======== TEXT UNDER STUDY
When you are sitting in a boat just 2-3 feet above the surface of the water floating by islands and underneath overhanging trees reflections seem to come at you from every direction. One morning as Ethan guided the boat around the end of one island I caught this image. I particularly like the symmetry in the positioning of the islands, the trees and their reflections all bathed in fog.
Photo by Walt Lawrence
For the past several years I have been photographing the landscapes, landmarks and wildlife of this place we call Great Falls. During this period I have been to Riverbend Park numerous times with my camera, but in May 2012 I noticed a sign near the boat rental area that listed the rates for each type of craft such as canoes, kayaks and aluminum flat-bottomed jon boats. There was also a 2-hour rate for a Fairfax County Park Authority fishing guide to include a jon boat and fishing gear. I inquired if the guide would take out someone who was trying to catch photographs rather than fish. A couple of years ago I went out in a canoe on a local pond to take pictures but I could never keep the canoe headed in the right direction while I worked with the camera. So I thought that with a guide to run the boat I could focus all of my attention on the subject/scene and my camera. Two weeks later Ethan Kuhnhenn, the Park Authority’s fishing guide, and I pushed off from the Riverbend shoreline in the early morning and slowly made our way out into the river. This was my first time on the river and while the water level was low I found the flowing water to be extremely powerful. It was also foggy which made it difficult to see so our sense of hearing took over and we were treated to the sounds of water rapids coursing over and around rock formations and the calls of birds hidden by the fog.
After that first trip I realized that there was much more to experience and to photograph than what could be accomplished in a single 2-hour trip. The river seems so serene and beautiful with its collection of islands scattered all the way from Riverbend Park to the Seneca Breaks which is just about at the far western edge of the Great Falls area. Even on a calm day with no wind and a low water level the force of the moving water is deceptively strong. The real power of the river is evidenced everywhere as trees, logs and debris have been swept down the river and snagged into jumbled piles against the western edge of each island.
================
* [AIM OF THE EXERCISE]
In the text above about photographing the river at Great Falls, retype the passage between "When you are" and "bathed in fog.", inclusive.
======== DATA SECTION
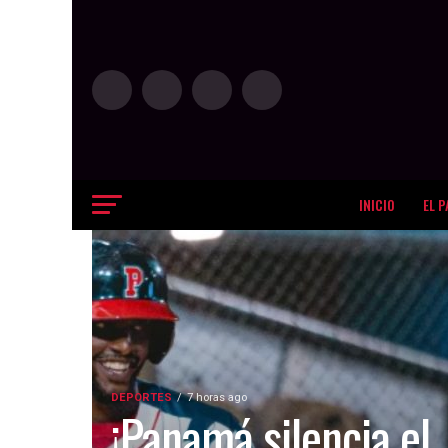
INICIO
EL P
DEPORTES
7 horas ago
¡Panamá silencia el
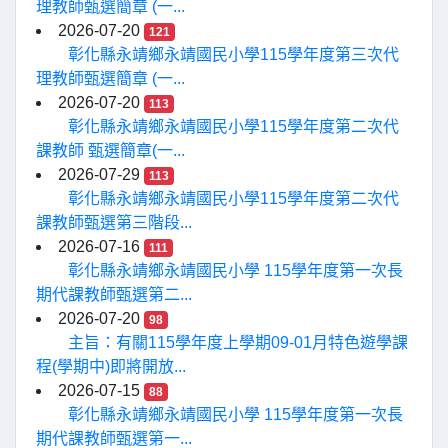
理教師甄選簡章 (一...
2026-07-20
121
彰化縣永靖鄉永靖國民小學115學年度第三次代
理教師甄選簡章 (一...
2026-07-20
113
彰化縣永靖鄉永靖國民小學115學年度第二次代
課教師 甄選簡章(一...
2026-07-29
113
彰化縣永靖鄉永靖國民小學115學年度第二次代
課教師甄選第三階段...
2026-07-16
111
彰化縣永靖鄉永靖國民小學 115學年度第一次長
期代課教師甄選第二...
2026-07-20
98
主旨：有關115學年度上學期09-01月特色遊學課
程(學期中)即將開放...
2026-07-15
88
彰化縣永靖鄉永靖國民小學 115學年度第一次長
期代課教師甄選第一...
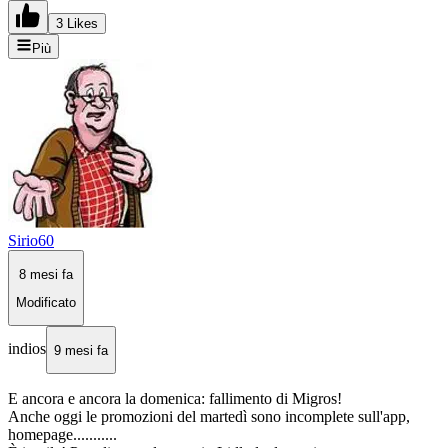
3 Likes
Più
Sirio60
8 mesi fa
Modificato
indios
9 mesi fa
E ancora e ancora la domenica: fallimento di Migros!
Anche oggi le promozioni del martedì sono incomplete sull'app,
homepage...........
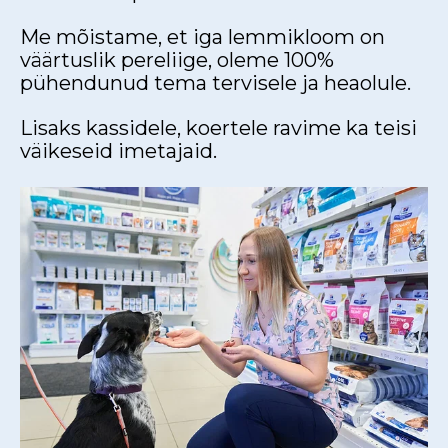
Me mõistame, et iga lemmikloom on
väärtuslik pereliige, oleme 100%
pühendunud tema tervisele ja heaolule.
Lisaks kassidele, koertele ravime ka teisi
väikeseid imetajaid.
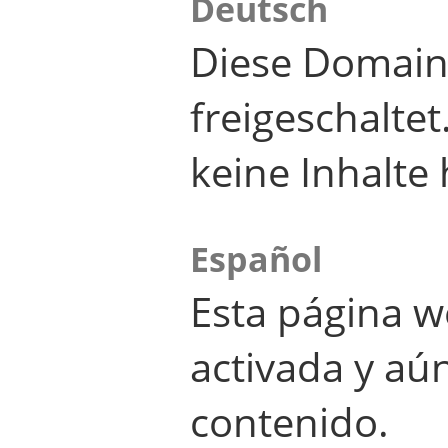
Deutsch
Diese Domain
freigeschalte
keine Inhalte 
Español
Esta página w
activada y aú
contenido.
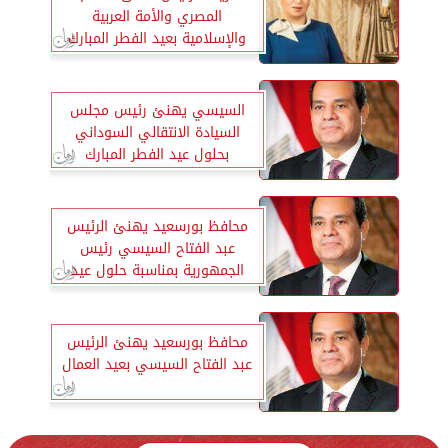
المصري والأمة العربية
والإسلامية بعيد الفطر المبارك
السيسي يهنئ رئيس مجلس
السيادة الانتقالي السوداني
بحلول عيد الفطر المبارك
محافظ بورسعيد يهنئ الرئيس
عبد الفتاح السيسي رئيس
الجمهورية بمناسبة حلول عيد
الفطر المبارك
محافظ بورسعيد يهنئ الرئيس
عبد الفتاح السيسي بعيد العمال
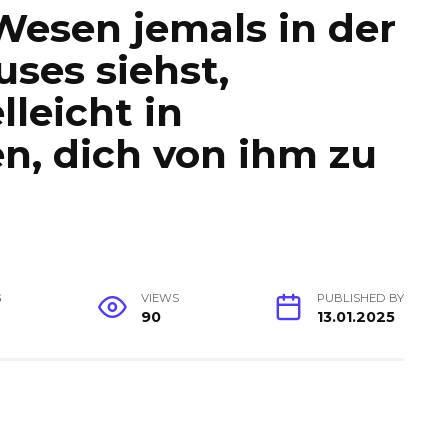
 Wesen jemals in der
ses siehst,
leicht in
n, dich von ihm zu
G
VIEWS
PUBLISHED BY
90
13.01.2025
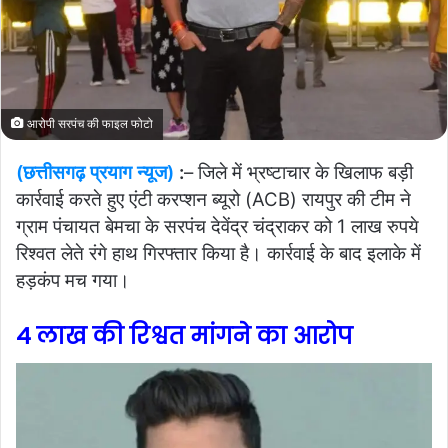
आरोपी सरपंच की फाइल फोटो
(छत्तीसगढ़ प्रयाग न्यूज)
:
– जिले में भ्रष्टाचार के खिलाफ बड़ी
कार्रवाई करते हुए एंटी करप्शन ब्यूरो (ACB) रायपुर की टीम ने
ग्राम पंचायत बेमचा के सरपंच देवेंद्र चंद्राकर को 1 लाख रुपये
रिश्वत लेते रंगे हाथ गिरफ्तार किया है। कार्रवाई के बाद इलाके में
हड़कंप मच गया।
4 लाख की रिश्वत मांगने का आरोप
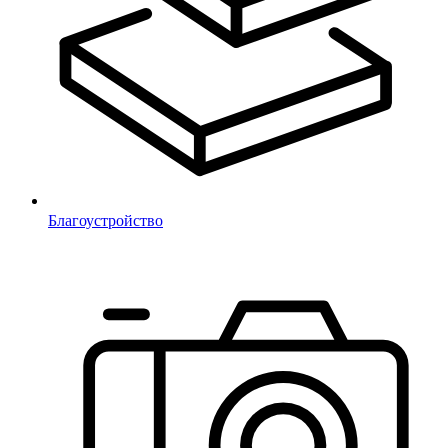
Благоустройство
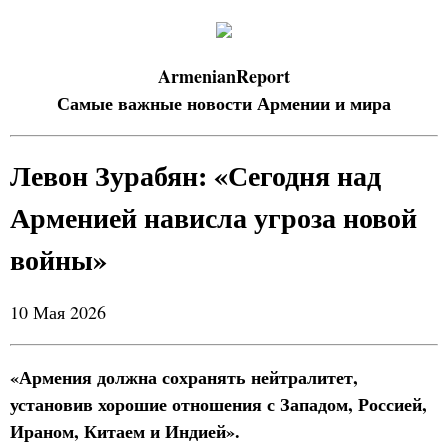
ArmenianReport
Самые важные новости Армении и мира
Левон Зурабян: «Сегодня над
Арменией нависла угроза новой
войны»
10 Мая 2026
«Армения должна сохранять нейтралитет,
установив хорошие отношения с Западом, Россией,
Ираном, Китаем и Индией».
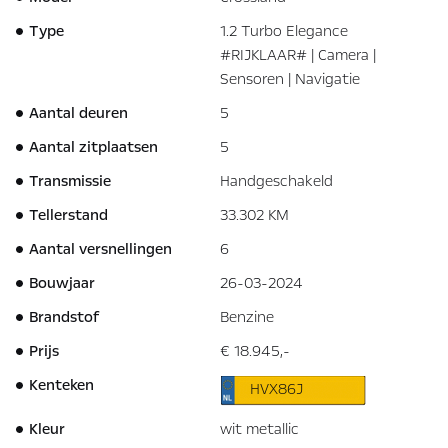
Type
1.2 Turbo Elegance
#RIJKLAAR# | Camera |
Sensoren | Navigatie
Aantal deuren
5
Aantal zitplaatsen
5
Transmissie
Handgeschakeld
Tellerstand
33.302 KM
Aantal versnellingen
6
Bouwjaar
26-03-2024
Brandstof
Benzine
Prijs
€ 18.945,-
Kenteken
HVX86J
Kleur
wit metallic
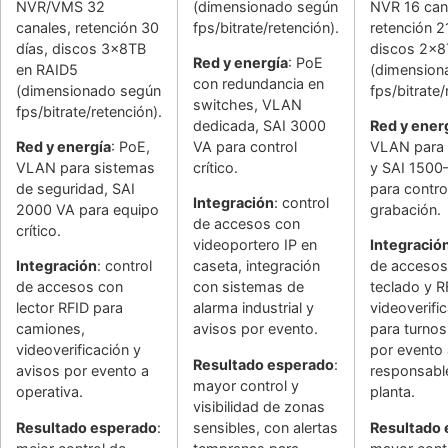
NVR/VMS 32
(dimensionado según
NVR 16 can
canales, retención 30
fps/bitrate/retención).
retención 2
días, discos 3x8TB
discos 2x8
Red y energía
: PoE
en RAID5
(dimension
con redundancia en
(dimensionado según
fps/bitrate/
switches, VLAN
fps/bitrate/retención).
dedicada, SAI 3000
Red y ener
Red y energía
: PoE,
VA para control
VLAN para 
VLAN para sistemas
crítico.
y SAI 1500
de seguridad, SAI
para contro
Integración
: control
2000 VA para equipo
grabación.
de accesos con
crítico.
videoportero IP en
Integració
Integración
: control
caseta, integración
de accesos
de accesos con
con sistemas de
teclado y R
lector RFID para
alarma industrial y
videoverifi
camiones,
avisos por evento.
para turnos
videoverificación y
por evento 
Resultado esperado
:
avisos por evento a
responsabl
mayor control y
operativa.
planta.
visibilidad de zonas
Resultado esperado
:
sensibles, con alertas
Resultado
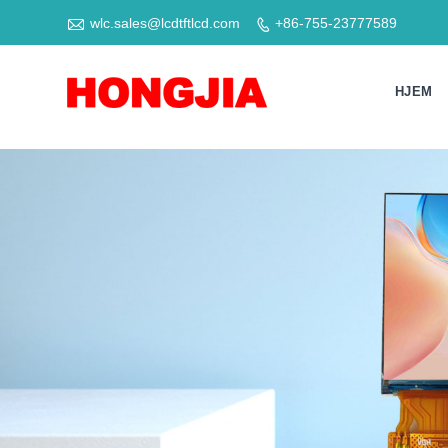

wlc.sales@lcdtftlcd.com
+86-755-23777589

HJEM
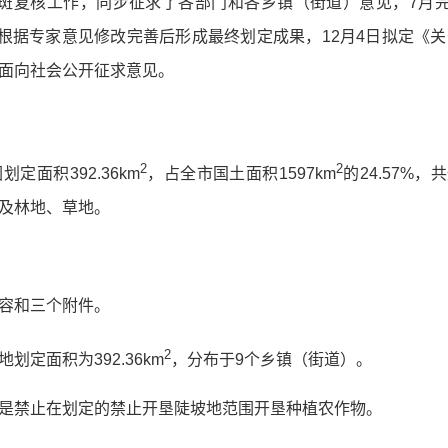
斑复核工作，同步征求了各部门和各乡镇（街道）意见，7月
月根据专家意见修改完善后形成最终划定成果，12月4日拟定《
面向社会公开征求意见。
2
2
定面积392.36km
，占全市国土面积1597km
的24.57%
及林地、草地。
容和三个附件。
2
定面积为392.36km
，分布于9个乡镇（街道）。
是禁止在划定的禁止开垦陡坡地范围开垦种植农作物。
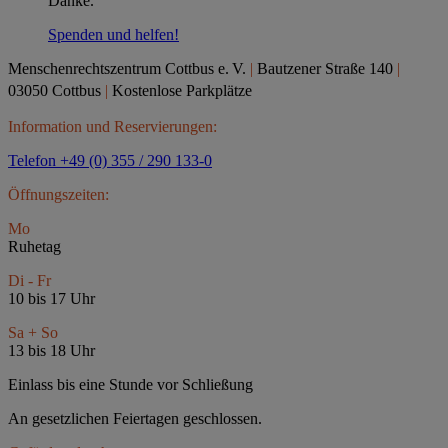
Danke.
Spenden und helfen!
Menschenrechtszentrum Cottbus e.
V.
|
Bautzener Straße 140
|
03050 Cottbus
|
Kostenlose Parkplätze
Information und Reservierungen:
Telefon +49 (0) 355 / 290 133-0
Öffnungszeiten:
Mo
Ruhetag
Di - Fr
10 bis 17 Uhr
Sa + So
13 bis 18 Uhr
Einlass bis eine Stunde vor Schließung
An gesetzlichen Feiertagen geschlossen.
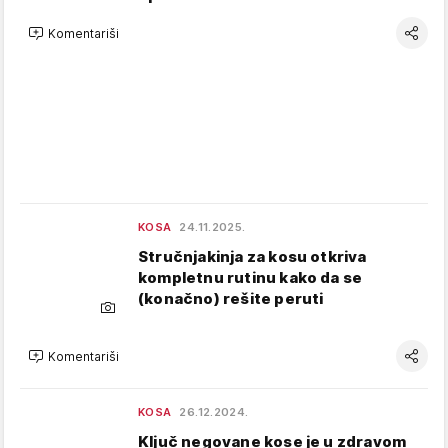
Komentariši
KOSA
24.11.2025.
Stručnjakinja za kosu otkriva
kompletnu rutinu kako da se
(konačno) rešite peruti
Komentariši
KOSA
26.12.2024.
Ključ negovane kose je u zdravom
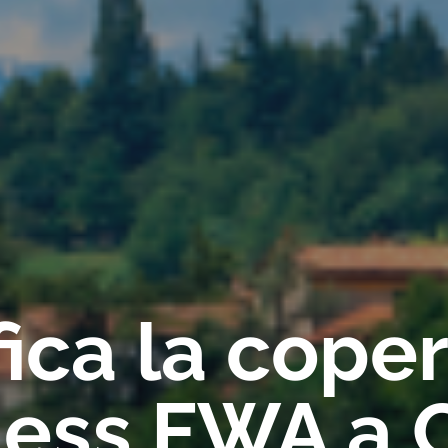
fica la cope
less FWA a 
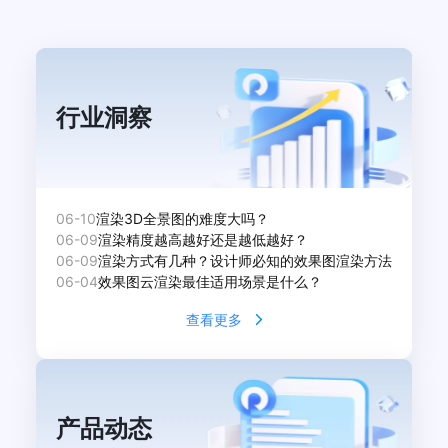
行业洞察
06-10
渲染3D全景图的难度大吗？
06-09
渲染精度越高越好还是越低越好？
06-09
渲染方式有几种？设计师必知的效果图渲染方法
06-04
效果图云渲染最佳适用场景是什么？
查看更多
产品动态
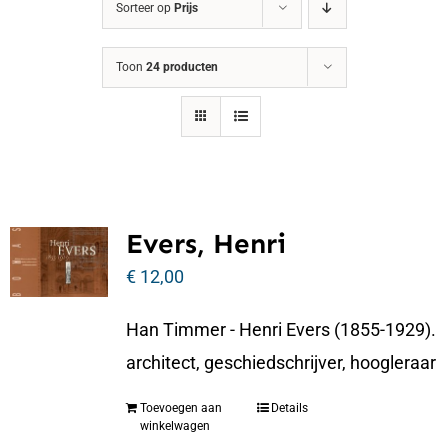
Sorteer op
Prijs
Toon
24 producten
Evers, Henri
€
12,00
Han Timmer - Henri Evers (1855-1929).
architect, geschiedschrijver, hoogleraar
Toevoegen aan
Details
winkelwagen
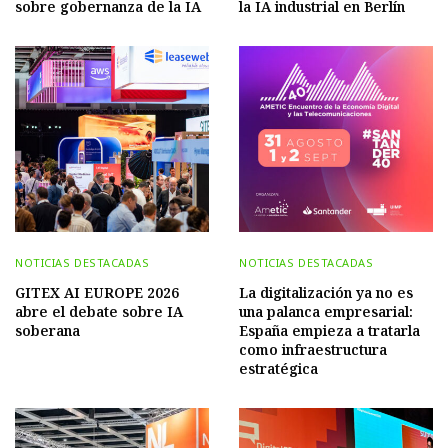
sobre gobernanza de la IA
la IA industrial en Berlín
NOTICIAS DESTACADAS
NOTICIAS DESTACADAS
GITEX AI EUROPE 2026
La digitalización ya no es
abre el debate sobre IA
una palanca empresarial:
soberana
España empieza a tratarla
como infraestructura
estratégica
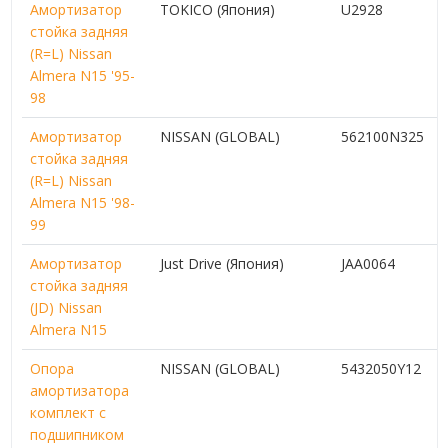
Амортизатор
TOKICO (Япония)
U2928
стойка задняя
(R=L) Nissan
Almera N15 '95-
98
Амортизатор
NISSAN (GLOBAL)
562100N325
стойка задняя
(R=L) Nissan
Almera N15 '98-
99
Амортизатор
Just Drive (Япония)
JAA0064
стойка задняя
(JD) Nissan
Almera N15
Опора
NISSAN (GLOBAL)
5432050Y12
амортизатора
комплект с
подшипником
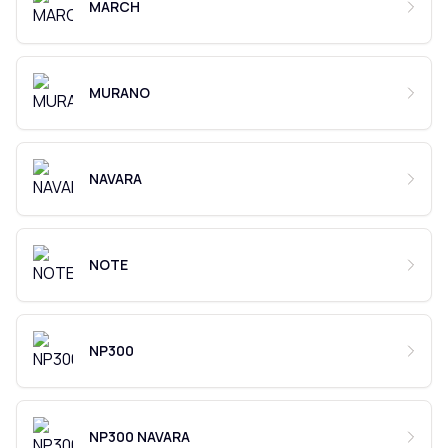
MARCH
MURANO
NAVARA
NOTE
NP300
NP300 NAVARA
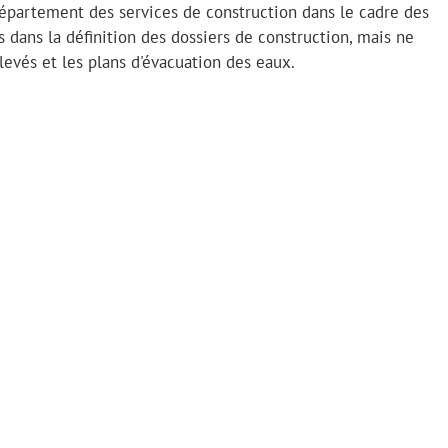
épartement des services de construction dans le cadre des
ans la définition des dossiers de construction, mais ne
levés et les plans d'évacuation des eaux.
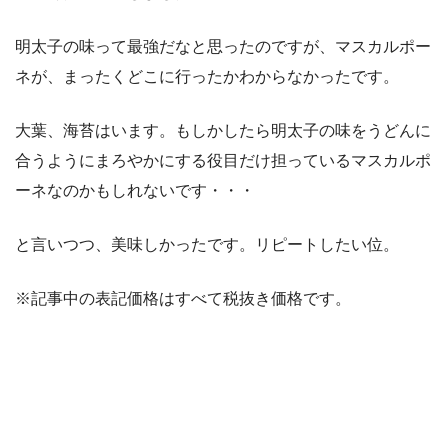
明太子の味って最強だなと思ったのですが、マスカルポー
ネが、まったくどこに行ったかわからなかったです。
大葉、海苔はいます。もしかしたら明太子の味をうどんに
合うようにまろやかにする役目だけ担っているマスカルポ
ーネなのかもしれないです・・・
と言いつつ、美味しかったです。リピートしたい位。
※記事中の表記価格はすべて税抜き価格です。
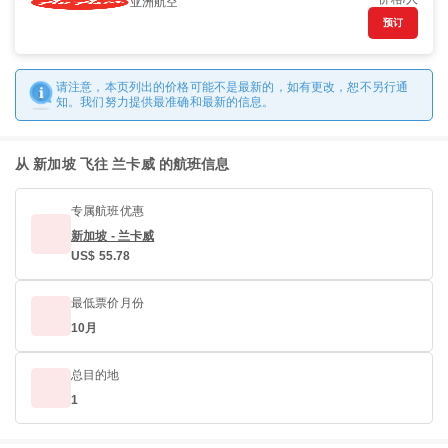
亚洲航空
预订
请注意，本页列出的价格可能不是最新的，如有更改，恕不另行通
知。我们努力提供最准确和最新的信息。
从 新加坡 飞往 兰卡威 的航班信息
专属航班优惠
新加坡 - 兰卡威
US$ 55.78
最低票价月份
10月
总目的地
1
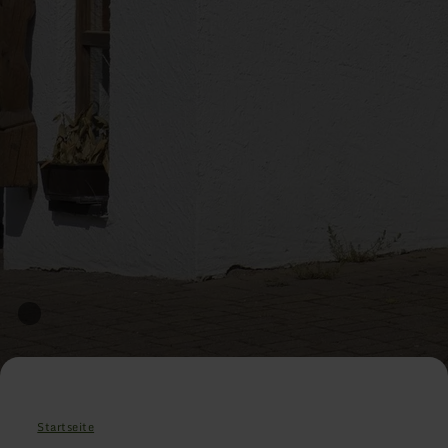
Startseite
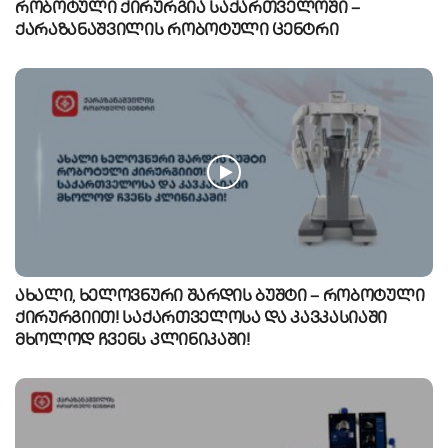
რობოტული ქირურგია საქართველოში –
ქარაზანაშვილის რობოტული ცენტრი
ახალი, ხელოვნური შარდის ბუშტი – რობოტული
ქირურგიით! საქართველოსა და კავკასიაში
მხოლოდ ჩვენს კლინიკაში!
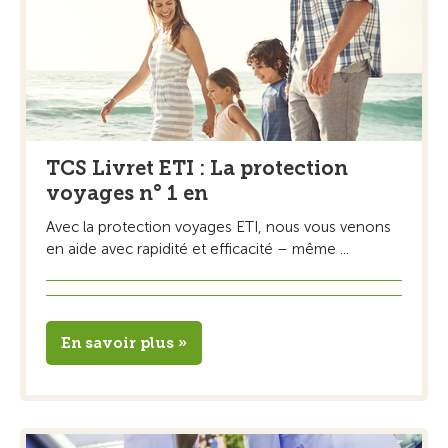
TCS Livret ETI : La protection
voyages n° 1 en
Avec la protection voyages ETI, nous vous venons
en aide avec rapidité et efficacité – même ...
En savoir plus »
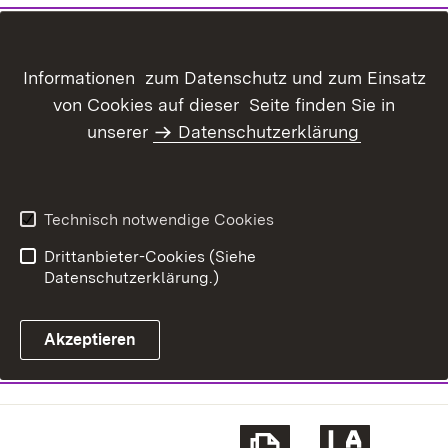
Informationen zum Datenschutz und zum Einsatz
von Cookies auf dieser Seite finden Sie in
unserer
Datenschutzerklärung
Technisch notwendige Cookies
Drittanbieter-Cookies (Siehe
Datenschutzerklärung.)
Akzeptieren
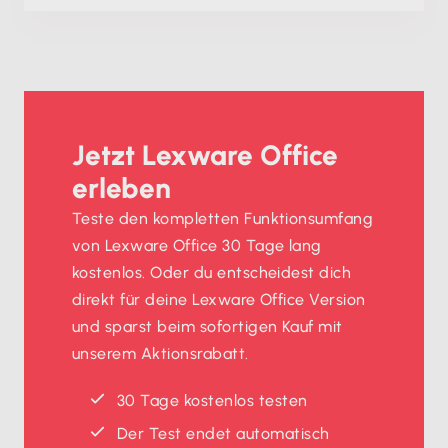
Jetzt Lexware Office
erleben
Teste den kompletten Funktionsumfang
von Lexware Office 30 Tage lang
kostenlos. Oder du entscheidest dich
direkt für deine Lexware Office Version
und sparst beim sofortigen Kauf mit
unserem Aktionsrabatt.
30 Tage kostenlos testen
Der Test endet automatisch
================
* [WRITTEN ANSWER]
When you are sitting in a boat just 2-3 feet above the surface of the water floating by islands and underneath overhanging trees reflections seem to come at you from every direction. One morning as Ethan guided the boat around the end of one island I caught this image. I particularly like the symmetry in the positioning of the islands, the trees and their reflections all bathed in fog.